REQUIRED WORK - Only the lines from the one containing "AUG 05, 2026" through the one containing "Collect donations for this project together" should be printed, exactly as they appear below, with both ends included.

DATA SHOWN -
------------------------------------------------

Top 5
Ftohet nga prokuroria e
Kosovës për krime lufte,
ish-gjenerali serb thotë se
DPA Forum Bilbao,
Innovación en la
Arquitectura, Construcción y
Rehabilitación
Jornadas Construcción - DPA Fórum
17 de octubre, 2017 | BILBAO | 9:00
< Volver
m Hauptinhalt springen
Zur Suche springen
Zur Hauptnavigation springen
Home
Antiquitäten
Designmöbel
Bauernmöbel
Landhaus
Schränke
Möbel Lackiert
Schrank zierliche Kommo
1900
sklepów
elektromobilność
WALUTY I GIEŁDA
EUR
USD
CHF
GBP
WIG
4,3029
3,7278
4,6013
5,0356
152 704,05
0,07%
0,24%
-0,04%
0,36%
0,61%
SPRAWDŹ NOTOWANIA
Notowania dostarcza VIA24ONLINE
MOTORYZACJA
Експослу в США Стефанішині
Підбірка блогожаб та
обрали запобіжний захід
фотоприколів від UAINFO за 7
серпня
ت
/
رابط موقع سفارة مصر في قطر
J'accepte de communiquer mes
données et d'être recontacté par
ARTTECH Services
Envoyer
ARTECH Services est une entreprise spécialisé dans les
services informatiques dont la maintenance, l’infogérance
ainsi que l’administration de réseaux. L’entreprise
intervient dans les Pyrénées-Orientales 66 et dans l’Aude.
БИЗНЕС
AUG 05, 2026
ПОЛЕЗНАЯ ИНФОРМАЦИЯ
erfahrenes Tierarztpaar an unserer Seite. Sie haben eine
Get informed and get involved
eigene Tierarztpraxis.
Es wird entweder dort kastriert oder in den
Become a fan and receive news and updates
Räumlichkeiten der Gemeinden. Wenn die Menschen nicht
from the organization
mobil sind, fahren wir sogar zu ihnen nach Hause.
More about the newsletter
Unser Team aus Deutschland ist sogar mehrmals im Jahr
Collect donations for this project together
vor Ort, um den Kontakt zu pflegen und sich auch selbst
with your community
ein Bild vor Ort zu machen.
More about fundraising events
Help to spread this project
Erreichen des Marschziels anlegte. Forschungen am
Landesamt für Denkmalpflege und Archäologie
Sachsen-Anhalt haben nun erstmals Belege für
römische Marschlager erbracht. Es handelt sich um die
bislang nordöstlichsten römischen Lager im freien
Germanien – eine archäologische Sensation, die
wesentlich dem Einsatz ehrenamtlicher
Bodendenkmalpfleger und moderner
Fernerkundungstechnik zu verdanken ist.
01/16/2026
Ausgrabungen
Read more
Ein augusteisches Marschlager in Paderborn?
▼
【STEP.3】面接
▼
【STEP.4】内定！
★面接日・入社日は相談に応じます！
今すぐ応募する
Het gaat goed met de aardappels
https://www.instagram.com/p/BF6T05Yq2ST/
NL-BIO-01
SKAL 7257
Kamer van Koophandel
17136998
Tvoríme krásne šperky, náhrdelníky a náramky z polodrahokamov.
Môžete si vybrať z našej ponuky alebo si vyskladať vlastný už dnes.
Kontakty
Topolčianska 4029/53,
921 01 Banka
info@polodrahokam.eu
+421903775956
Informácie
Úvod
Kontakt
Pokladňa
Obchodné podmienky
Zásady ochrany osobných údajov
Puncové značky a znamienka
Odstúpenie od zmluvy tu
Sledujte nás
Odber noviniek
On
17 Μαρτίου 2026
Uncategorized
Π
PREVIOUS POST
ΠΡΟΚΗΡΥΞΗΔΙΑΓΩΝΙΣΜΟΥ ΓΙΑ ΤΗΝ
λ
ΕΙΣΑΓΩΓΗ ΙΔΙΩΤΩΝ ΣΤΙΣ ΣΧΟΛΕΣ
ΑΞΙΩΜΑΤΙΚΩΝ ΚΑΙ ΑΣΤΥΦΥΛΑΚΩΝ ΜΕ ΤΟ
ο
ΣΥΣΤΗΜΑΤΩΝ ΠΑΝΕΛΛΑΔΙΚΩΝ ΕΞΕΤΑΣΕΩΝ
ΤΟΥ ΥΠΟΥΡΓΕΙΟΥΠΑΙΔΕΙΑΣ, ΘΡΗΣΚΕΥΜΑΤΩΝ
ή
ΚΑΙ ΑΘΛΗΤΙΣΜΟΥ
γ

------------------------------------------------

EXERCISE RESULT -
AUG 05, 2026
ПОЛЕЗНАЯ ИНФОРМАЦИЯ
erfahrenes Tierarztpaar an unserer Seite. Sie haben eine
Get informed and get involved
eigene Tierarztpraxis.
Es wird entweder dort kastriert oder in den
Become a fan and receive news and updates
Räumlichkeiten der Gemeinden. Wenn die Menschen nicht
from the organization
mobil sind, fahren wir sogar zu ihnen nach Hause.
More about the newsletter
Unser Team aus Deutschland ist sogar mehrmals im Jahr
Collect donations for this project together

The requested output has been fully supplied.